Cartas ao meu tio - I

Passaram catorze anos desde que a avó nos deixou. Catorze. Quase tantos como a idade do neto mais novo, dezasseis. Ele talvez não se lembre bem dela, mas o seu carinho mora no coração dele. Naqueles Verões quentes do final dos anos 90, a avó ainda pode provar as suas bochechas gordas de bebé e pentear os loiros caracóis dele. "Anda por aí um anjinho", dizia o avô, contemplando aquele pequeno e trôpego bebé com ar de querubim.

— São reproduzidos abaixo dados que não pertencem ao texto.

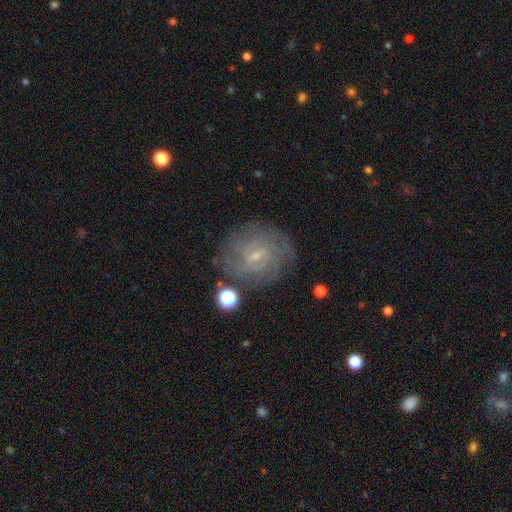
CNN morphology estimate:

Passaram catorze anos desde que descobrimos a mais profunda dor, pela qual nunca ninguém devia passar: a de perder a avó do mimo, das conversas ao lume, do caldo escoado às duas da manhã, das doces filhozes no Natal e as mílharas nas festas de Aldeia Velha. Desde então que sonhei em criar uma bolha invisível, onde pudesse guardar toda a minha família, uma mesa de onde nunca ninguém se pudesse levantar e onde nada de mal podia acontecer. Passaram anos e descobri que a minha bolha tinha defeito - por vezes tivemos novamente à beira de sentir a mesma tristeza que no dia da partida da avó, mas logo nos juntávamos à mesa de jantar, e os medos feios que nos ameaçavam deixavam os meus mais importantes em paz outra vez.

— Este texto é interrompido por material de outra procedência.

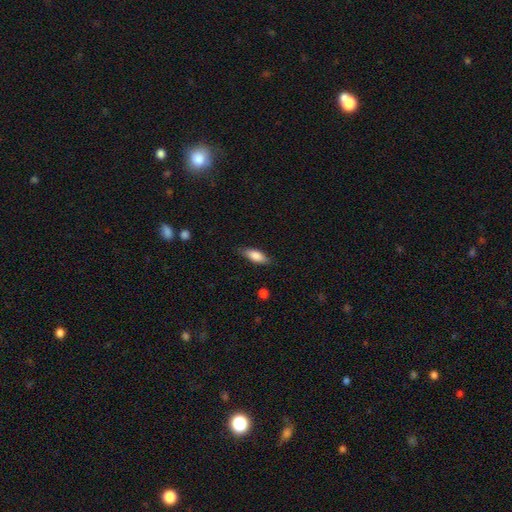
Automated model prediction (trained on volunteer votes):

Sabes tio, às vezes tinha pesadelos sobre essa tristeza, o medo de perder um dos meus tios, os teus manos ou cunhados, mas reconfortava-me pensar que são novos e que ainda teríamos muitos Verões juntos. Até que, a oito de agosto deste ano, quando já todos tínhamos começado a contar os dias até às festas da aldeia, o meu telemóvel toca com a notícia que nunca podia esperar. Tu, tio Gil, tinhas partido. A avó e o avô vieram buscar-te para perto deles. A notícia veio abrir em mim novamente a ferida deixada pela partida dos avós.
Passou agora uma semana e ainda me sinto como um zombie, a pairar nesta realidade alternativa que é a tua ausência, como se alguém me tivesse obrigado a atravessar um portal para um mundo feio e escuro onde não quero viver. Sinto que ainda não acordei deste pesadelo, quero que me digam que é tudo mentira e que no dia 24 de agosto estaremos todos à mesa nos nossos melhores fatos e vestidos. Nós não nos reunimos a quatro ou a cinco como as famílias dos nossos tempos, mas a vinte ou a trinta de cada vez, e cada cadeira vazia tem para nós o peso de uma saudade imensa. Quando um de nós não pode ir a um almoço ou jantar, ou às festas da aldeia, sentimos a sua falta e não nos sentimos completos. Quando os avós partiram, tivemos de nos habituar a sermos "só nós", mas "só nós" eram os tios e os primos todos à mesa.
Sabes tio, ontem à noite comecei a sentir uma forte dor no peito, já não conseguia chorar mas doía-me qualquer coisa por dentro. Percebi que é aquela fase do luto em que o choque vai passando e dá lugar à saudade eterna da tua presença.
Aproximam-se as festas da aldeia e, fortes como somos, vamos reunirmo-nos todos e pensar em ti. Vontade de beber e brindar ninguém tem, mas precisamos de  estar juntos e prometer em silêncio que serás sempre lembrado. Em silêncio, porque este ano não nos vais tocar acordeão. Ainda é cedo, mas a tua música voltará. Eu acredito.